The VML-MOC dataset contains both types, straight text lines and curved text lines. Number of straight text lines is substantially greater than the number of curved text lines. This imbalance causes the FCN to overfit on the straight text lines. This in turn leads to fragmented blob lines when predicting over the curved text lines. Therefore, to compensate this imbalance, we generated images containing artificially curved text lines. We selected the document image parts with straight lines and warp these images 90\(^{\circ }\) from their middle. Furthermore, each one of those warped lines was mirrored in the horizontal and vertical directions resulting in curved lines in four directions. Figure 8 illustrates this procedure. The FCN+EM that is trained with augmented curved text lines (FCN+EM+Aug) outperforms the FCN+EM that is trained only with the training set (Table 2). But FCN+EM+Aug still underperforms a learning free algorithm [5].

Table 2. Results on VML-MOC dataset

5.5 Results on DIVA-HisDB Dataset

We compare the results with the results of Task-3 from ICDAR 2017 competition on layout analysis for medieval manuscripts [28]. Task-3’s scope of interest is only the main text lines but not the interlinear glosses. We removed these glosses prior to all our experiments using the ground truth. It should be noticed that Task-3 participants removed these glosses using their own algorithms.

Table 3 presents a comparison of our methods with the participants of ICDAR 2017 competition on layout analysis for challenging medieval manuscripts for text line extraction. The FCN+EM can obtain a perfect Line IU score on the books CSG863 and CB55. Its Pixel IU is on par with the best preforming method in the competition.

Table 3. Comparison with the Task-3 results of the ICDAR2017 competition on layout analysis for challenging medieval manuscripts [28].

5.6 Discussion

An observable pattern in the results is the parallel flow of line IU values and pixel IU values while RA values are fluctuating in comparison to DR values. Clearly, such counter-intuitive behaviour of a metric is not preferable in terms of interpretability of the results.
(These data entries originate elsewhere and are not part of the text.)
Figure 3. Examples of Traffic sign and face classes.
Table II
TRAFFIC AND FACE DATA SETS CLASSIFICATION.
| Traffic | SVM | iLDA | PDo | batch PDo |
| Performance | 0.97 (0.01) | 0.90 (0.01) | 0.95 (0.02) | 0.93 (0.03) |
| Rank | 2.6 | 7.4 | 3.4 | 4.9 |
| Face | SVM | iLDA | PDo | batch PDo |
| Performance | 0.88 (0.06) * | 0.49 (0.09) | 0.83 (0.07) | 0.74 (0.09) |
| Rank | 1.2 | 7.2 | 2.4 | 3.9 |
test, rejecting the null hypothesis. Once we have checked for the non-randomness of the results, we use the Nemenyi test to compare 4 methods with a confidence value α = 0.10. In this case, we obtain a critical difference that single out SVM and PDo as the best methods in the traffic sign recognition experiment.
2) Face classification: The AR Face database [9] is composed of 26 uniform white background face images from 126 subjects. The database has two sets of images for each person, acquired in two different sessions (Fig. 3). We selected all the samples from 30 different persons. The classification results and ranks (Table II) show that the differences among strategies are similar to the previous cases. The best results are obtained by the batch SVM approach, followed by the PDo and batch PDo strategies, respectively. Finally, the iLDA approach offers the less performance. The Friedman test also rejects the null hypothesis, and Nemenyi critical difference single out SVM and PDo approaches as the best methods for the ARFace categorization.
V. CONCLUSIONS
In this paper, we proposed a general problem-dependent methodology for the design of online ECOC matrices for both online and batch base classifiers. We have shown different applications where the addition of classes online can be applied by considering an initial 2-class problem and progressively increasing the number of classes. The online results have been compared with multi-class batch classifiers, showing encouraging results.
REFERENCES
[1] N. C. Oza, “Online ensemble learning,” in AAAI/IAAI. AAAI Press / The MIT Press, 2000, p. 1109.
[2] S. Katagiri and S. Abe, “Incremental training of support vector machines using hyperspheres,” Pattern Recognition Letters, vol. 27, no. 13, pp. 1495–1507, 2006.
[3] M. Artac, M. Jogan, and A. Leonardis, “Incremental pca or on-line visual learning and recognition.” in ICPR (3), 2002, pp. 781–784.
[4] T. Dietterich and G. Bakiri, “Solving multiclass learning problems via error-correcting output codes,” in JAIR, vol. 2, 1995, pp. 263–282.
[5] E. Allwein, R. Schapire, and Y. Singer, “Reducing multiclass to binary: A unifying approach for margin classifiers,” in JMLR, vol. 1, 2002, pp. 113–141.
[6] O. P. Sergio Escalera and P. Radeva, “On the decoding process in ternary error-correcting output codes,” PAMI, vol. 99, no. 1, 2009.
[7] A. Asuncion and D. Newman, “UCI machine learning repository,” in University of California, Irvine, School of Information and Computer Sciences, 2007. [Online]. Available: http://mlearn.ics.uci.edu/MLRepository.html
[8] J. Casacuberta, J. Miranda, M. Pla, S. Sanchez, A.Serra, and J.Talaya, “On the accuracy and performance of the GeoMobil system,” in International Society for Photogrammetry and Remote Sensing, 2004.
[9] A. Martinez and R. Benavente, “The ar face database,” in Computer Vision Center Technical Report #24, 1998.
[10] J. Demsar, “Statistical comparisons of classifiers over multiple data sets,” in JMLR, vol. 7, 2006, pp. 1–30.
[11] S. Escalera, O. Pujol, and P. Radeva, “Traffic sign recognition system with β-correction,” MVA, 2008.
On the other hand, ICDAR 2017 evaluator can not handle the cases where a text line consists of multiple polygons. Such case arises from MRCNN results. MRCNN segments a text line instance correctly but represents it as multiple polygons with the same label. Evaluating MRCNN results in their raw form yields to low values unfairly (Fig. 9). Because ICDAR 2017 evaluator calculates an IU score for each possible pair of ground truth polygons and prediction polygons then selects the pairs with maximum IU score as the matching pairs. Consequently, a text line represented by multiple polygons is considered only by its largest polygon.

Fig. 9.
figure 9

MRCNN method correctly predicts text line pixels but its results are not fairly evaluated due to disconnected polygons.

6 Conclusion

This paper presents a supervised text line segmentation method FCN+EM. The FCN detect the blob lines that strike through the text lines and the EM extracts the pixels of text lines with the guidance of the detected blob lines. FCN+EM does not make any assumption about the text line orientation or text line height. The algorithm is very effective in detecting cramped, crowded and touching text lines. It has a superior performance on VML-AHTE and DIVA-HisDB datasets but comparable results on VML-MOC dataset.